Pia Petersen, romancière d'origine danoise, qui écrit en français et partage sa vie entre Paris et Los Angeles, deux villes dans lesquelles elle a situé l'action du livre, y intègre sa propre expérience. La fermeture des frontières s'est faite la veille de mon départ pour les États-Unis, et cela m'a procuré un sentiment très fort de frustration.
Le roman s'appuie sur un gros travail de documentation, qui vient étayer une vision sombre et légèrement paranoïaque de l'évolution technologique. Un propos sous-tendu par la crainte d'une augmentation massive du chômage et d'un délitement du lien social. C'est quelque chose que l'on a vu pendant la Covid, avec l'essor du télétravail : quand tout le monde arrête d'aller dans l'entreprise, il n'y a plus d'échanges autour de la machine à café, rappelle l'auteure. Dans son livre, elle recrée toutefois des liens puissants mais souterrains d'amour, d'amitié, de solidarité. Le tout porté par une écriture poétique, presque énigmatique parfois, qui, à la manière de son héroïne, artiste peintre, fonctionne par petites touches, par évocations. Chaque chapitre apporte un nouveau relief au tableau dont les contours se dessinent peu à peu dans leur ensemble, dans un climat de suspense, de tension et d'étrangeté.
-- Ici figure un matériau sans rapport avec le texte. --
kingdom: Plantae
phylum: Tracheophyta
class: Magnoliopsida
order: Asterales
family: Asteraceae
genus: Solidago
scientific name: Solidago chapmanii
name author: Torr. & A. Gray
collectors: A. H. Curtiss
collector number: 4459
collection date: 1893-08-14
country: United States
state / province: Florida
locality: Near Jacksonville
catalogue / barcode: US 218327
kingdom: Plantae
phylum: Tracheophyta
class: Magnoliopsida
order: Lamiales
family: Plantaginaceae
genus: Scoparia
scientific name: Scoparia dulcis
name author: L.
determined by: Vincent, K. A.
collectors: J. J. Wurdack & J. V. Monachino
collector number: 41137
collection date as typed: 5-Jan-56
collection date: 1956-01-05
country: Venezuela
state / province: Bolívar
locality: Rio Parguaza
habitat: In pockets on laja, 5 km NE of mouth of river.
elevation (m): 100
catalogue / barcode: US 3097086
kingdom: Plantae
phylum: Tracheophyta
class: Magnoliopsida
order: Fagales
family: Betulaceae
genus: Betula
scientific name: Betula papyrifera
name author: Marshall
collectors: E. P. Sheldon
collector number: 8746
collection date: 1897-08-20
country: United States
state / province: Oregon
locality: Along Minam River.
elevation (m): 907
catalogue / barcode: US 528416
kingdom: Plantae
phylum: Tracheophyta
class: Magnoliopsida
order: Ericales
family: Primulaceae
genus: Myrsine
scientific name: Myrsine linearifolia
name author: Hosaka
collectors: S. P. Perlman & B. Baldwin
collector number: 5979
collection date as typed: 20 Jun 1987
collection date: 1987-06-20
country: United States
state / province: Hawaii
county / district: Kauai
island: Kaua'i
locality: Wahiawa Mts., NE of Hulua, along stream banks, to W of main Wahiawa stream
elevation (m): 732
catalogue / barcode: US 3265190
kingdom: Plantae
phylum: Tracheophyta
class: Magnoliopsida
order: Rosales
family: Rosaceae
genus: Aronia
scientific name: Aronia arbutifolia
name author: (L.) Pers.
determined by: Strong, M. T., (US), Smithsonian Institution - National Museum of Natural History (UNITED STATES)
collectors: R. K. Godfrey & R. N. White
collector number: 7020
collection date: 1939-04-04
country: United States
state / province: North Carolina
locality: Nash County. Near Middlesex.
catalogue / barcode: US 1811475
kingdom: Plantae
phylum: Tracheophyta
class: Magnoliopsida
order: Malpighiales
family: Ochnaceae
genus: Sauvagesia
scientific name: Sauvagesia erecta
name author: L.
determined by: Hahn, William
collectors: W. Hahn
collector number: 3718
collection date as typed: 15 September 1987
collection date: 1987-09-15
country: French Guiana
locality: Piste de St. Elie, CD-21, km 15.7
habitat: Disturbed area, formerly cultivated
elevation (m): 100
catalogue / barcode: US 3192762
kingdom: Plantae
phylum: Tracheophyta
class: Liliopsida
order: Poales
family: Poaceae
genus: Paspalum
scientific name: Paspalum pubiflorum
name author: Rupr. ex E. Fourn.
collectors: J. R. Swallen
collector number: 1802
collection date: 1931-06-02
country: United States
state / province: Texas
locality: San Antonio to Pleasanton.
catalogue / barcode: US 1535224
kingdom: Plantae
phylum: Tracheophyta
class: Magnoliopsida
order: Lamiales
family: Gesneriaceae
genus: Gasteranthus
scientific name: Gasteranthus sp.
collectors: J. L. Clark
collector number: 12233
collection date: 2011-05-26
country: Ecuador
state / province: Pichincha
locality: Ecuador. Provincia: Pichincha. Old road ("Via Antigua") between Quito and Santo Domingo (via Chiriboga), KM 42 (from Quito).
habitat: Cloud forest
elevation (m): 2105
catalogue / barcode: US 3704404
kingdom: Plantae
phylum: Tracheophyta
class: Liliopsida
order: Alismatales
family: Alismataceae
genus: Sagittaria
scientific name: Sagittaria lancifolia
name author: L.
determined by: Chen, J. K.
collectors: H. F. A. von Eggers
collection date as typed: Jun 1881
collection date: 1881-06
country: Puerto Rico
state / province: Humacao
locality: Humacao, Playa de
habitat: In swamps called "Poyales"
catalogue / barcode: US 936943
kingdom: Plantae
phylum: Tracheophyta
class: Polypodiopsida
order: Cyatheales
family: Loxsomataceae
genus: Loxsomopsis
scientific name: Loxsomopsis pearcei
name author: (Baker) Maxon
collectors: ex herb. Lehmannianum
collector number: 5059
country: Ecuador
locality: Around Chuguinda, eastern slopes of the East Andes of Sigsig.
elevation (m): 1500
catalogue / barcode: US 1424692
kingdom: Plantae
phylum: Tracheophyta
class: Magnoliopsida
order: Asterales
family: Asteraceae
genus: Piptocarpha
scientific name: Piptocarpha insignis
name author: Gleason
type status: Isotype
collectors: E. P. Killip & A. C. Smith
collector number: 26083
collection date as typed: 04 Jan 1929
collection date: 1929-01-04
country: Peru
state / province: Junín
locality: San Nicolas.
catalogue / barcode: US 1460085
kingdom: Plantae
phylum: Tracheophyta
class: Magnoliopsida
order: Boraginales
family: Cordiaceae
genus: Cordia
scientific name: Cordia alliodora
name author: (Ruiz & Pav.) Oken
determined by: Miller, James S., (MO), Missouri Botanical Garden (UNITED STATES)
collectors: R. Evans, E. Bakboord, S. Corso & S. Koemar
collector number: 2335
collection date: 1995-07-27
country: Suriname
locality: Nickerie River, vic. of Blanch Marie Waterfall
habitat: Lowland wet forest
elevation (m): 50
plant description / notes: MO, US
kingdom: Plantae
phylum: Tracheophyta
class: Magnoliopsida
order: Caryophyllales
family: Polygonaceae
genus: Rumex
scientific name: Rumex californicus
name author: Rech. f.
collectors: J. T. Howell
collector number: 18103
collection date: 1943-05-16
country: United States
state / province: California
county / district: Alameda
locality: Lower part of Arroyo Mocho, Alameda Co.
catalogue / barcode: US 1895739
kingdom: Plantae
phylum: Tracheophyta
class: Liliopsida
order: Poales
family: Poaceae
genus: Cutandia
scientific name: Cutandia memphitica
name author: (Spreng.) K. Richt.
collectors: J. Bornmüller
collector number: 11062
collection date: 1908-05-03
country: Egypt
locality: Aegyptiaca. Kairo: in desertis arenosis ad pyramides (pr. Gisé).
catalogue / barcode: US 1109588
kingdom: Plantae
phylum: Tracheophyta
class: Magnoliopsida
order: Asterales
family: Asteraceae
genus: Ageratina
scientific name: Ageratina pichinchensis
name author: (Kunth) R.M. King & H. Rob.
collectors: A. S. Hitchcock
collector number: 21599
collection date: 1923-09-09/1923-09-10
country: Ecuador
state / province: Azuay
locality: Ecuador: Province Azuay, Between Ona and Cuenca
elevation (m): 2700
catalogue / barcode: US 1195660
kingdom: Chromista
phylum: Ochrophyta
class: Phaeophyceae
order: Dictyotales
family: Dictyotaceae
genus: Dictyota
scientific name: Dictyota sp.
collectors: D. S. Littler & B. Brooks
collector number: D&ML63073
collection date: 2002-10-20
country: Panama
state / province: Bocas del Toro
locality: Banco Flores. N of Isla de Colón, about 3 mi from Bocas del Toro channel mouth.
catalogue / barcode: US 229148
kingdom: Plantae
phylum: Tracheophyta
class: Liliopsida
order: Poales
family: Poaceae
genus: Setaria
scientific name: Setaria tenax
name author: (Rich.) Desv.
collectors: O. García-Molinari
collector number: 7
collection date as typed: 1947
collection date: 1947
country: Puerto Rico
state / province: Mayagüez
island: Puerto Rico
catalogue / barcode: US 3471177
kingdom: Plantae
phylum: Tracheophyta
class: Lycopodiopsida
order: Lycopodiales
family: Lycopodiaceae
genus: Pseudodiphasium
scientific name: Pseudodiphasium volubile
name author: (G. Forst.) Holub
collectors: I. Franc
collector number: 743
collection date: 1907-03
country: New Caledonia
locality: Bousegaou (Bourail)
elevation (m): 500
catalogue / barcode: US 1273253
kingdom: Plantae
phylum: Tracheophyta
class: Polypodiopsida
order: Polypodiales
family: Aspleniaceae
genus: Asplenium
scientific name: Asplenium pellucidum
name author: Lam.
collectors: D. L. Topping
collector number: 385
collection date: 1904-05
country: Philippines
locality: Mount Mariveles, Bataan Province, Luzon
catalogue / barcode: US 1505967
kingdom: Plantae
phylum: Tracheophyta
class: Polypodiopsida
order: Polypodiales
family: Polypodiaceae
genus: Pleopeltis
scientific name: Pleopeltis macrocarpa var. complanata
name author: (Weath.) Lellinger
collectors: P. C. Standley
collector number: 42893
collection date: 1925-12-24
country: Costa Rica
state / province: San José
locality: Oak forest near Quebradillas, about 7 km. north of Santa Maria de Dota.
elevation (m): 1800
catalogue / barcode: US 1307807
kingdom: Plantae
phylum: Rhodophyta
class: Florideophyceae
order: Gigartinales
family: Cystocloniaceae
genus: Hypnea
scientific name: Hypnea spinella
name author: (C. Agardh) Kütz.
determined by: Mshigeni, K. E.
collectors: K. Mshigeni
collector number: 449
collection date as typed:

L'art comme espace de résistance

J'examine les faiblesses et l'humanité de ceux qui sont derrière la collecte et l'exploitation des données numériques, je traduis leurs pensées, leurs envies, leurs désirs, explique le personnage d'Emma dans le livre. Ma chance c'est qu'ils sont fascinés par eux-mêmes. Leur vanité les pousse à investir dans mes portraits (...) La Silicon Valley est l'un des endroits les plus riches de la planète et peut-être le plus dangereux. Les nouveaux seigneurs du monde ne possèdent pas seulement l'économie, mais ils nous insufflent aussi la perception de la société selon laquelle nous vivons tous et ils en font ce qu'ils veulent.
Constat aussi implacable que glaçant avec, en filigrane, toute une réflexion autour de l'abandon volontaire des libertés. Un thème que l'auteure décline au fil de ses romans et qui, dans ce douzième opus dédié au numérique, dresse le portrait d'une société aveuglée par son confort. L'algorithme c'est une première étape, estime-t-elle. Ils sont déjà partout, dans les processus de recrutement, dans la validation de nos emprunts à la banque. Il interviennent sur des décisions très importantes dans nos vies. Mais nous ne savons pas réellement comment ils fonctionnent, ni qui les crée. C'est un langage auquel nous ne sommes pas introduits. Seulle une toute petite minorité en maîtrise les tenants et aboutissants. Ce qui m'intéresse, c'est donc de réfléchir à la manière dont nous pouvons reprendre une forme de contrôle là-dessus.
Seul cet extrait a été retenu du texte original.